うさぎは5歳くらいで寿命を迎える子もいるのですが、むむは5歳をすぎてもますます元気で、そのころにはなんだか風格さえ感じられるようになっていました。
次第に動きはおとなしくなり、昔みたいに部屋中を走り回ったりはしなくなりましたが、たまにケージの上によじ登ってそこから大ジャンプしてみたり、好物のにんじんや大好物のバナナをあげると感心するくらいのスピードでたいらげてみせたり。
そして何年も彼と一緒に暮らすことで、自然とむむに話しかけるような生活が当たり前になり、かみさんともども、いろんなことをむむに向かって話しました。
彼は当然何も言わないのですが、立派に会話が成立していたような気がしています。

去年の冬、私はずっとくすぶっていた音楽への思いをなんとかしたいと、十数年ぶりに曲を作り、このバンド=まくらことばを始めました。

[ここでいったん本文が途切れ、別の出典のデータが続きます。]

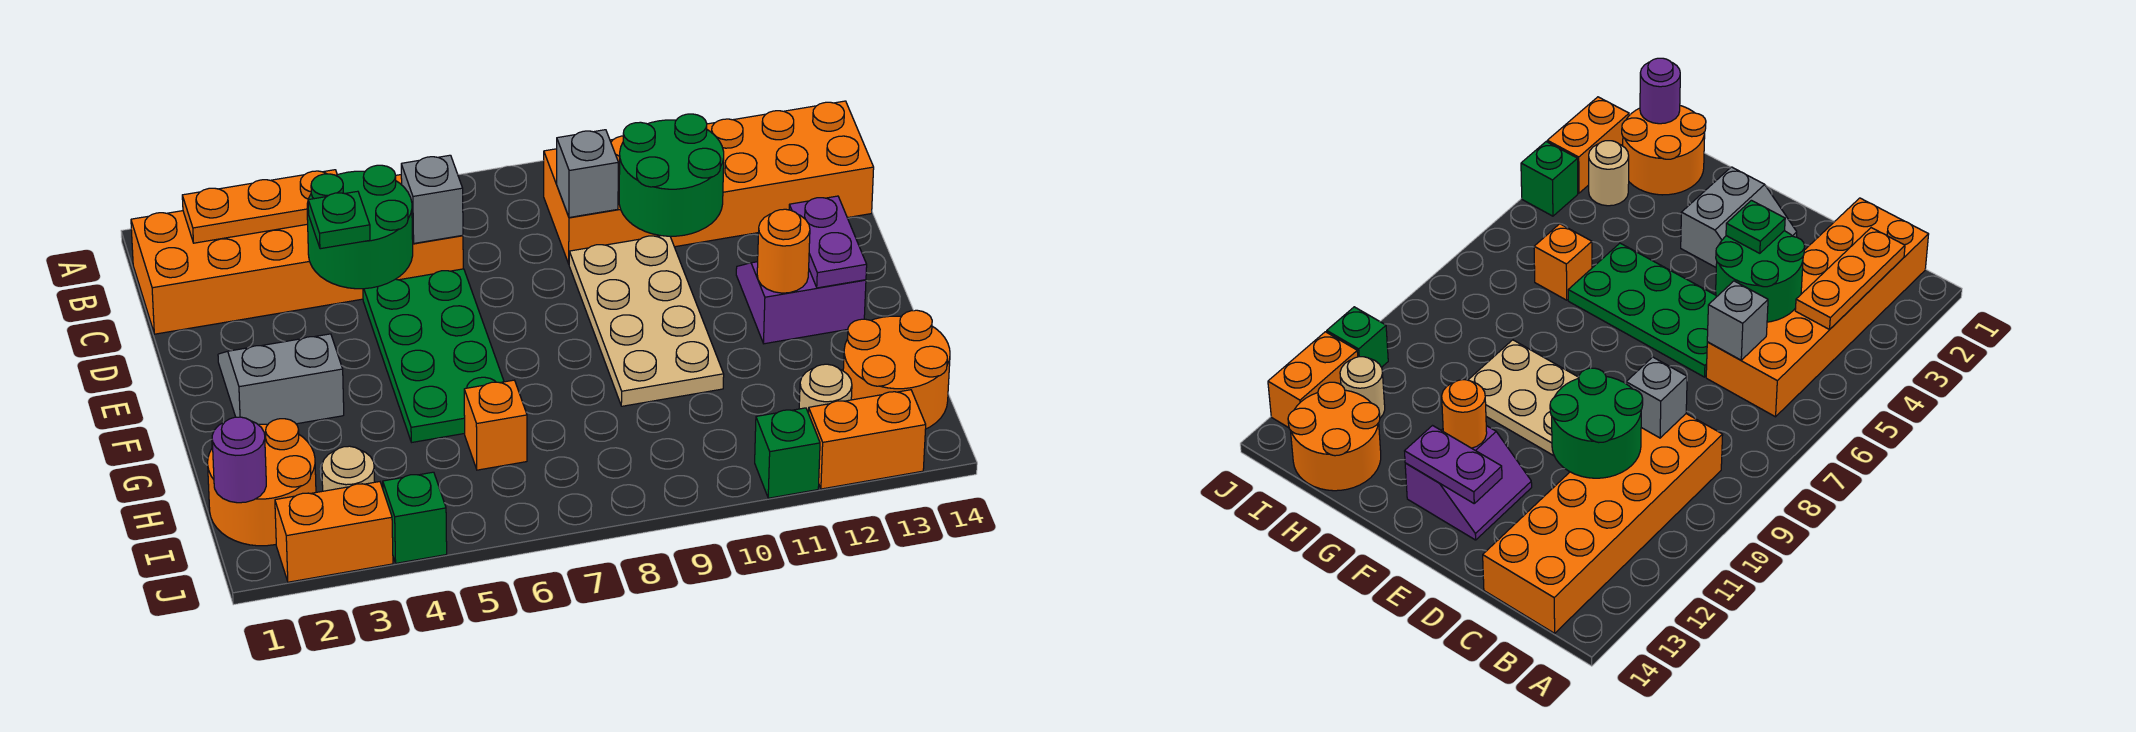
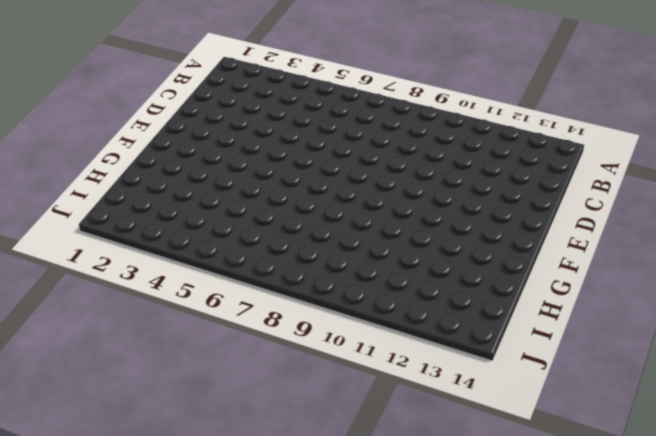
none -> orange brick B1:C6 level 1
none -> orange brick B9:C14 level 1
none -> green plate D5:G6 level 1

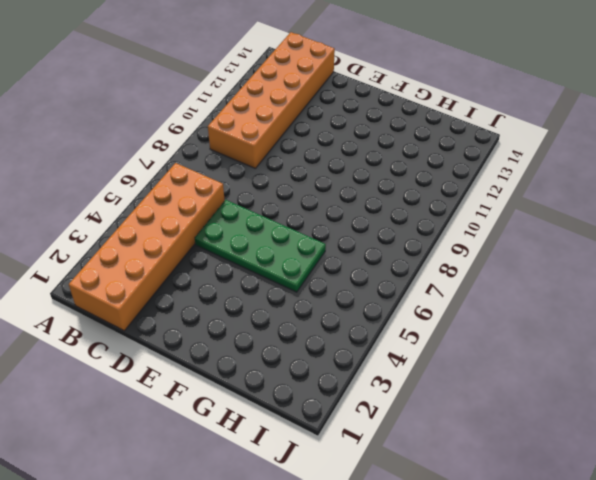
none -> tan plate D9:G10 level 1
none -> grey slope E2:F3 level 1 top F
none -> purple slope E12:F13 level 1 top F

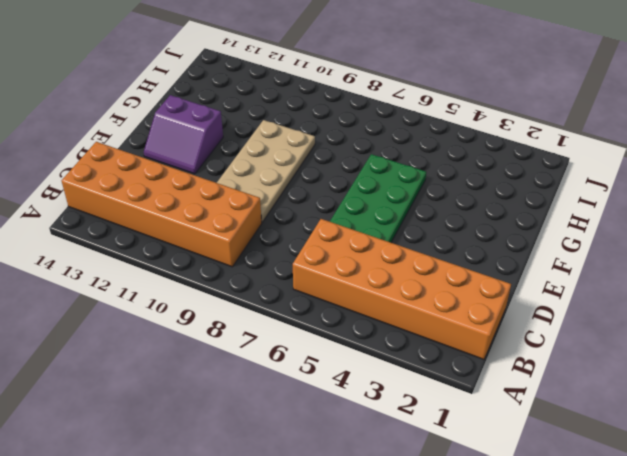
none -> grey slope E2:F3 level 1 top F
none -> orange round brick H1:I2 level 1
none -> orange brick H6 level 1

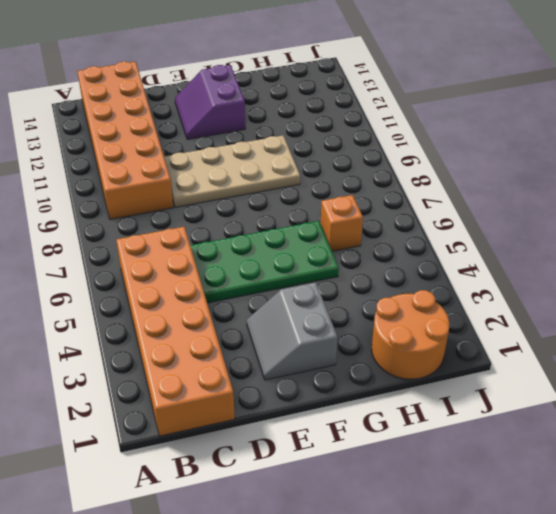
none -> orange round brick H13:I14 level 1
none -> tan round brick I3 level 1
none -> tan round brick I12 level 1

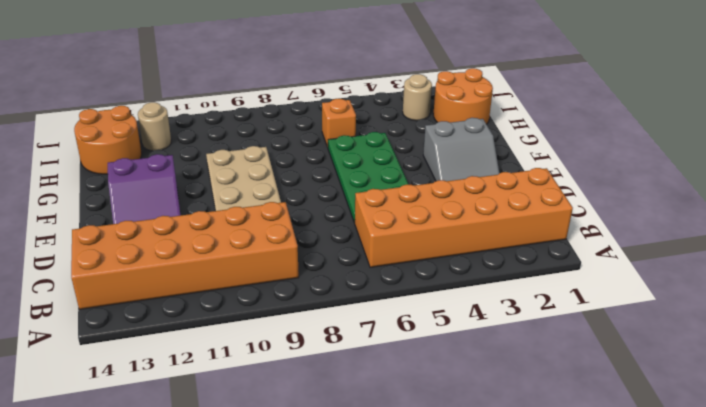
none -> orange brick J2:J3 level 1
none -> green brick J4 level 1
none -> green brick J11 level 1

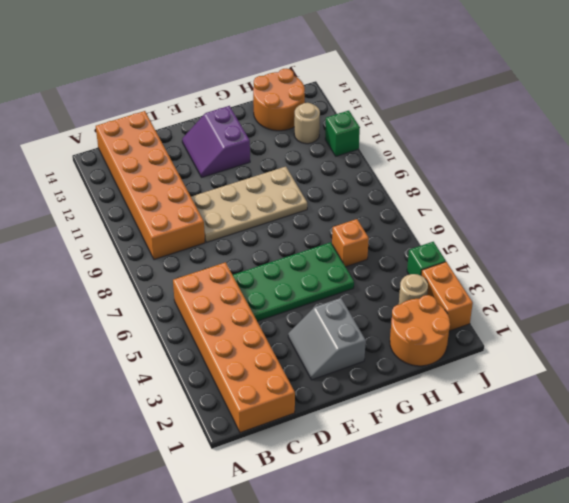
none -> orange brick J12:J13 level 1
none -> orange plate B2:B4 level 2
none -> green round brick C4:D5 level 2

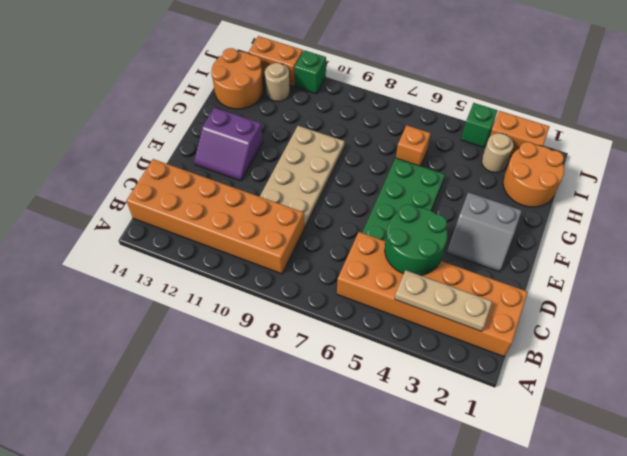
tan plate B2:B4 level 2 -> orange plate B2:B4 level 2
none -> grey brick C6 level 2
none -> grey brick C9 level 2
none -> green round brick C10:D11 level 2

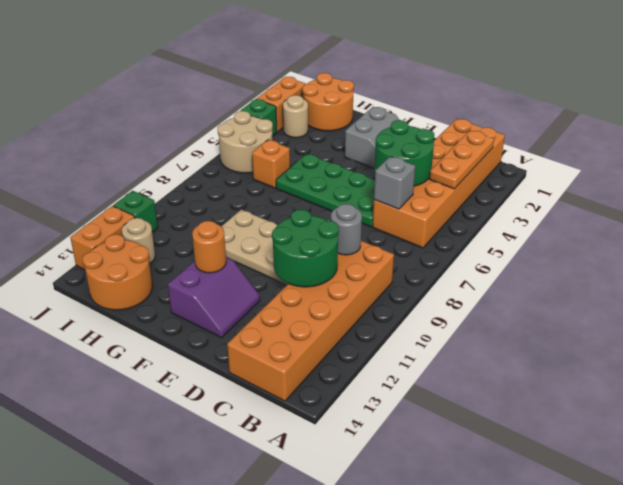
grey round brick C9 level 2 -> grey brick C9 level 2
tan round brick I5:J6 level 1 -> none
none -> purple plate E13:F13 level 2
none -> purple round brick I1 level 2
none -> green plate D4 level 3

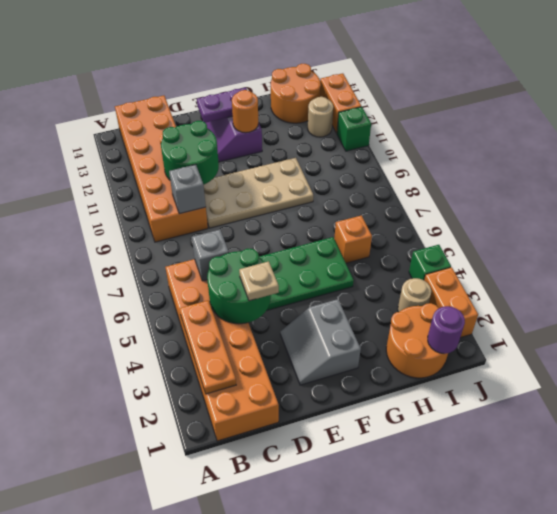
tan plate D4 level 3 -> green plate D4 level 3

私が積年の念願をかなえようと動き出したこのころ、むむは急に老けこんだ様子を見せるようになりました。
いままでぜったいに入ってこなかったこたつの中にもぐりこみ、一日中じっとしている日々。
毛並みは艶を失い、顔は止まらない涙で毛がぼそぼそになっていました。
噛む力もおとろえ、にんじんをあげると相変わらず飛びつくもののうまく噛みつくことができず、小さく切り分けてあげるようになりました。
今年2月のある朝、朝ごはんを食べたあと、いつものように窓際に移動してひなたぼっこをしようとしたむむの足取りが、床をとらえることができないほどに弱っていました。

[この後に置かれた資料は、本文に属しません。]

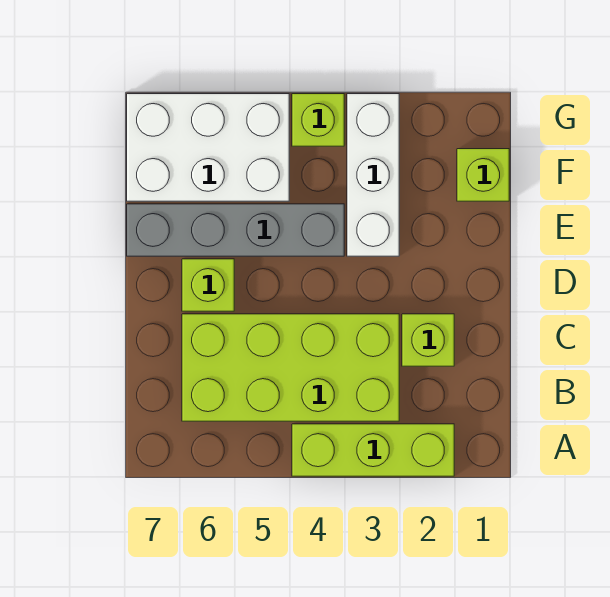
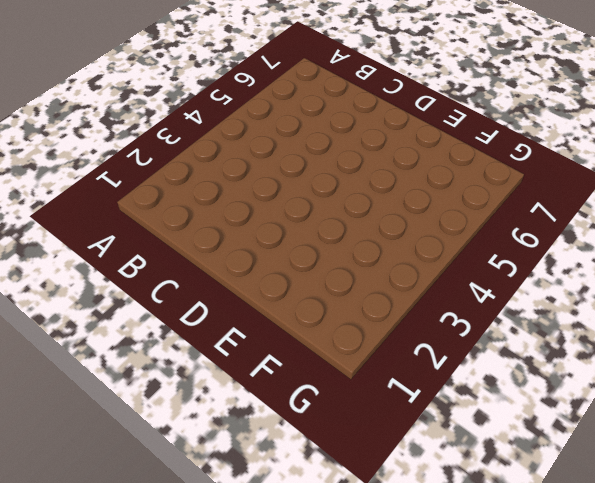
none -> lime brick A2:A4 level 1
none -> lime brick B3:C6 level 1

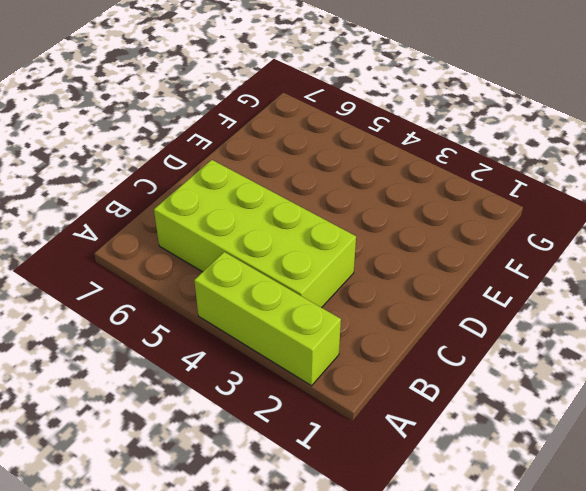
none -> lime brick C2 level 1
none -> lime brick D6 level 1

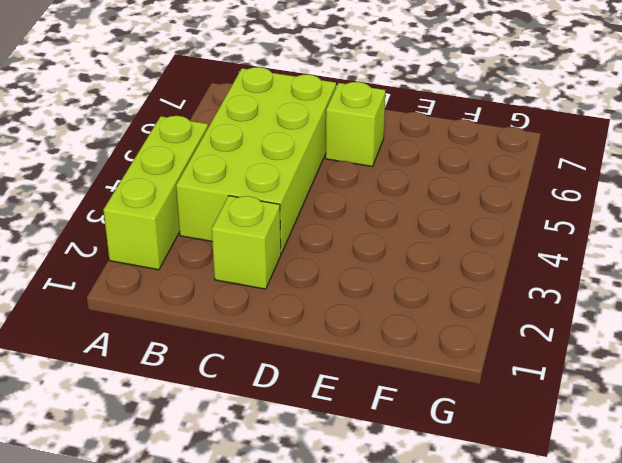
none -> white brick E3:G3 level 1
none -> grey brick E4:E7 level 1

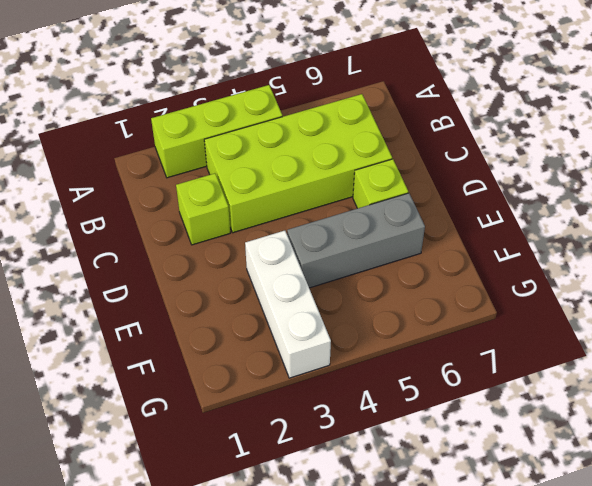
grey brick E4:E6 level 1 -> grey brick E4:E7 level 1
none -> lime brick F1 level 1
none -> white brick F5:G7 level 1

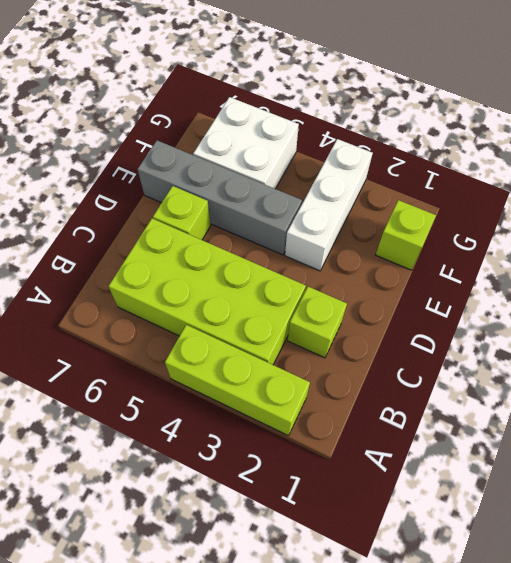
white brick F5:G6 level 1 -> white brick F5:G7 level 1
none -> lime brick G4 level 1

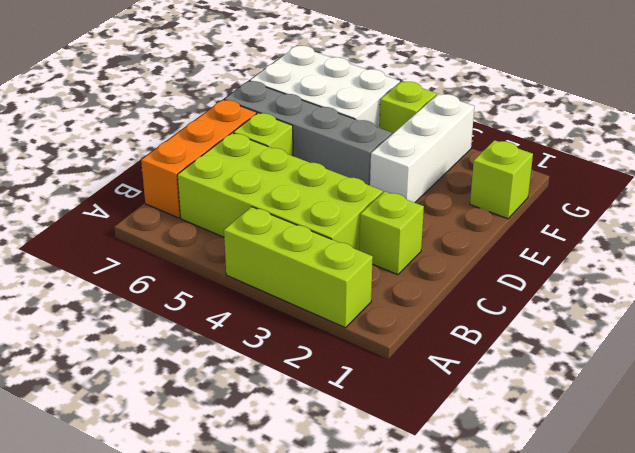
orange brick B7:D7 level 1 -> none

フローリングの床に滑って歩けないむむを見かねて、ケージのなかに座布団を入れて彼が休めるようにしておきました。
その日帰ってくると、むむは朝敷いた座布団の上で動かなくなっていました。

振り返ってみるとこの10年間、本当にありきたりなことばかりだけれど、辛いことや悲しいこと、嬉しいことや楽しいことがたくさんありました。
無為の時間や不本意なことに身を投じる時間を経て、少しずつですが自分に正直にやっていくことができるようになった気がします。
そんな遅い足取りの私を横目に、むむはあっという間に一生を駆け抜けていきました。
むむといた10年間、私とかみさんは彼に自分を捧げていたつもりでしたが、むむに捧げたものとむむからもらったものを秤にかけたとき、こっちのほうが永遠に借りがあるということに、愚かにも彼がいなくなってから気付かされました。

むむから教えてもらった最大のこと――愛されることよりも愛することのほうがはるかに尊い――その思いを私は、「雨の喝采」という曲にこめたつもりです。
この曲を聴いてくれた方がどう思うかは私はわかりませんが、私にとってはこの先もずっと、大切な曲なんだろうと思います。